** Records shown follows **
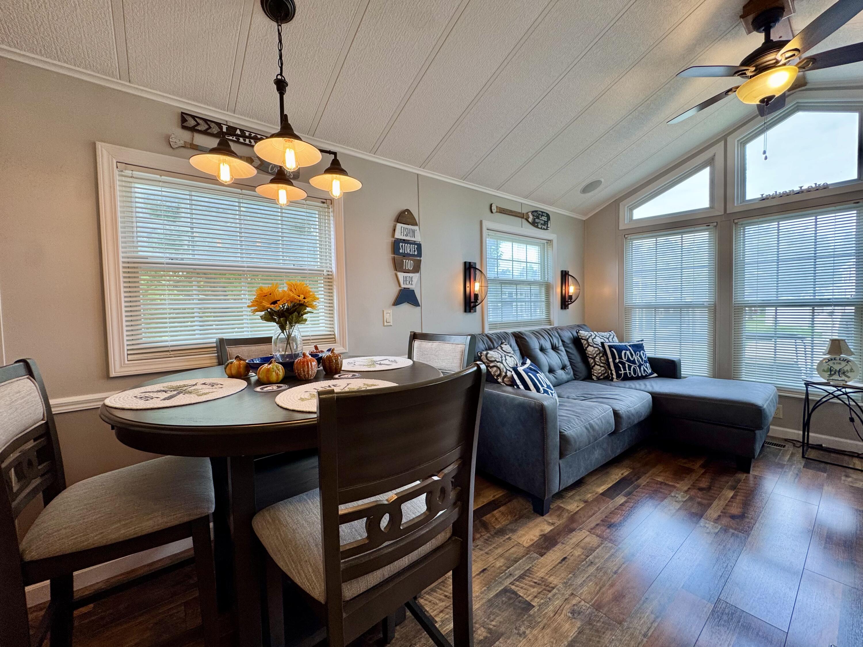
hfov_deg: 102.1
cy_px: 324
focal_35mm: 14
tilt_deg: -4.2
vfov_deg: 85.7
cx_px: 432
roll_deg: -0.2
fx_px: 349
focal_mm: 2.22
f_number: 2.2
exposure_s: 1/120
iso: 80
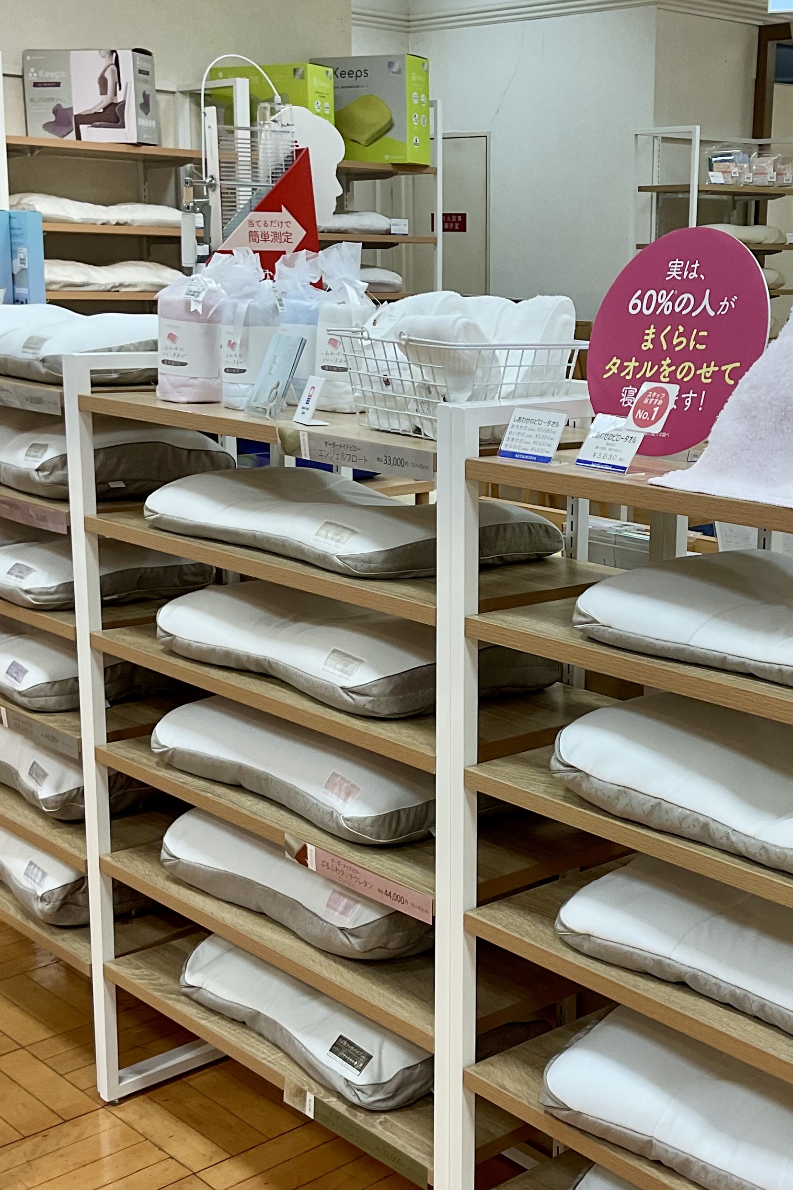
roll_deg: +0.3
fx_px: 1619
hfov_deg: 27.3
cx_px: 552
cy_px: 627
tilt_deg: -13.7
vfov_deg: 40.3
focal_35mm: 49
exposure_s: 1/100
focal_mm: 3
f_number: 1.8
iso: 40
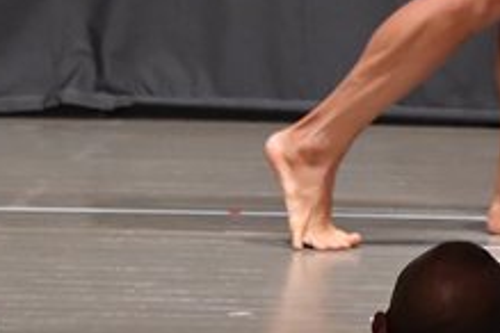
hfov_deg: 2.7
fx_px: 10680
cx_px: 526
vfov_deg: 1.8
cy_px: -244
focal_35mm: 769
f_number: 5.6
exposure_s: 1/400
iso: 6400
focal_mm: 145
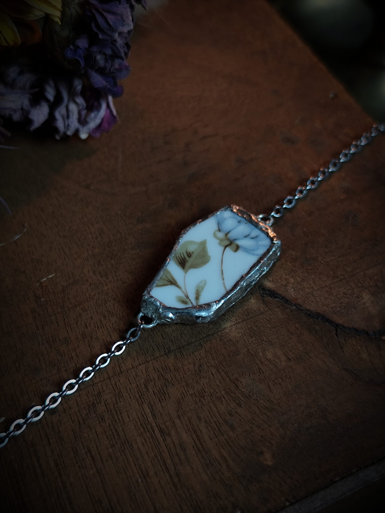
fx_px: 682
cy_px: 256
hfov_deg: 31.5
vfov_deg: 41.2
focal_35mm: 46
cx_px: 192
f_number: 1.65
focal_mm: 6.19
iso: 160
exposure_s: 1/50
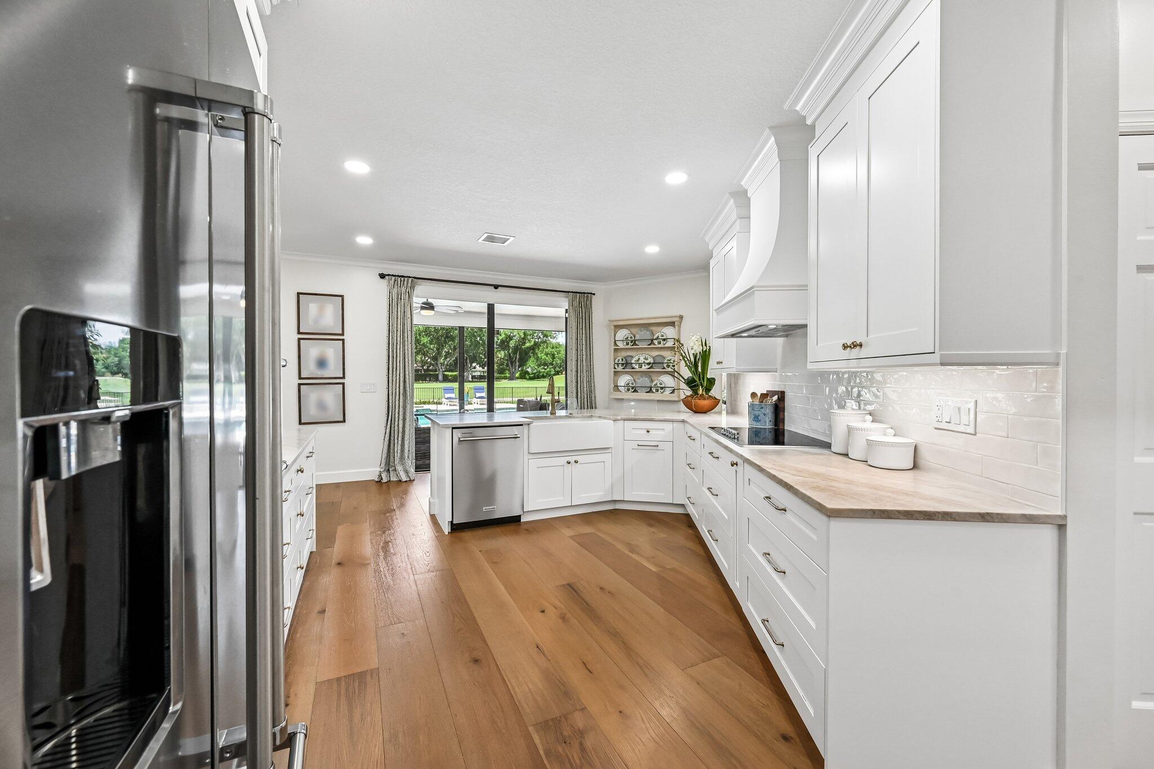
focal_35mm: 14
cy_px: 384
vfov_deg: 81.2
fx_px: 449
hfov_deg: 104.3
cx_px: 577
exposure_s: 1/250
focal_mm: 14
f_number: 8
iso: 2500
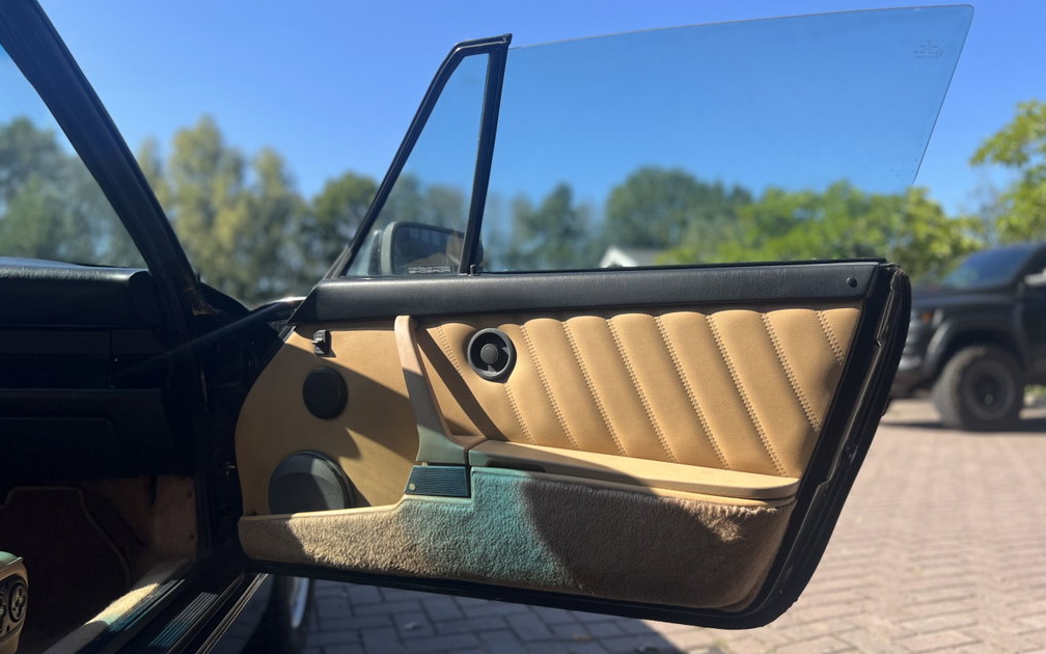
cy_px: 321
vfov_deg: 44.5
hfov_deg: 66.5
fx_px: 798
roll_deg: +0.7
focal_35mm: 28
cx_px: 529
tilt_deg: +4.0
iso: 50
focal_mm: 5.7
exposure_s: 1/1972
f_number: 1.5
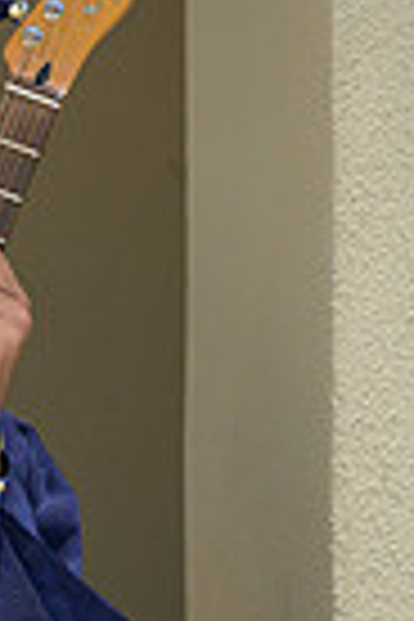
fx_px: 5502
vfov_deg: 6.4
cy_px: 688
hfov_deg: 4.3
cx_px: -207
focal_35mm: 319
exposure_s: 1/3200
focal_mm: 98
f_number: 4
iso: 800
** End of Records shown **
● **Exercise details**:
Nothing may be altered when you restate the records, but every picture must be dropped.

● **Output below**:
hfov_deg: 102.1
cy_px: 324
focal_35mm: 14
tilt_deg: -4.2
vfov_deg: 85.7
cx_px: 432
roll_deg: -0.2
fx_px: 349
focal_mm: 2.22
f_number: 2.2
exposure_s: 1/120
iso: 80
roll_deg: +0.3
fx_px: 1619
hfov_deg: 27.3
cx_px: 552
cy_px: 627
tilt_deg: -13.7
vfov_deg: 40.3
focal_35mm: 49
exposure_s: 1/100
focal_mm: 3
f_number: 1.8
iso: 40
hfov_deg: 2.7
fx_px: 10680
cx_px: 526
vfov_deg: 1.8
cy_px: -244
focal_35mm: 769
f_number: 5.6
exposure_s: 1/400
iso: 6400
focal_mm: 145
fx_px: 682
cy_px: 256
hfov_deg: 31.5
vfov_deg: 41.2
focal_35mm: 46
cx_px: 192
f_number: 1.65
focal_mm: 6.19
iso: 160
exposure_s: 1/50
focal_35mm: 14
cy_px: 384
vfov_deg: 81.2
fx_px: 449
hfov_deg: 104.3
cx_px: 577
exposure_s: 1/250
focal_mm: 14
f_number: 8
iso: 2500
cy_px: 321
vfov_deg: 44.5
hfov_deg: 66.5
fx_px: 798
roll_deg: +0.7
focal_35mm: 28
cx_px: 529
tilt_deg: +4.0
iso: 50
focal_mm: 5.7
exposure_s: 1/1972
f_number: 1.5
fx_px: 5502
vfov_deg: 6.4
cy_px: 688
hfov_deg: 4.3
cx_px: -207
focal_35mm: 319
exposure_s: 1/3200
focal_mm: 98
f_number: 4
iso: 800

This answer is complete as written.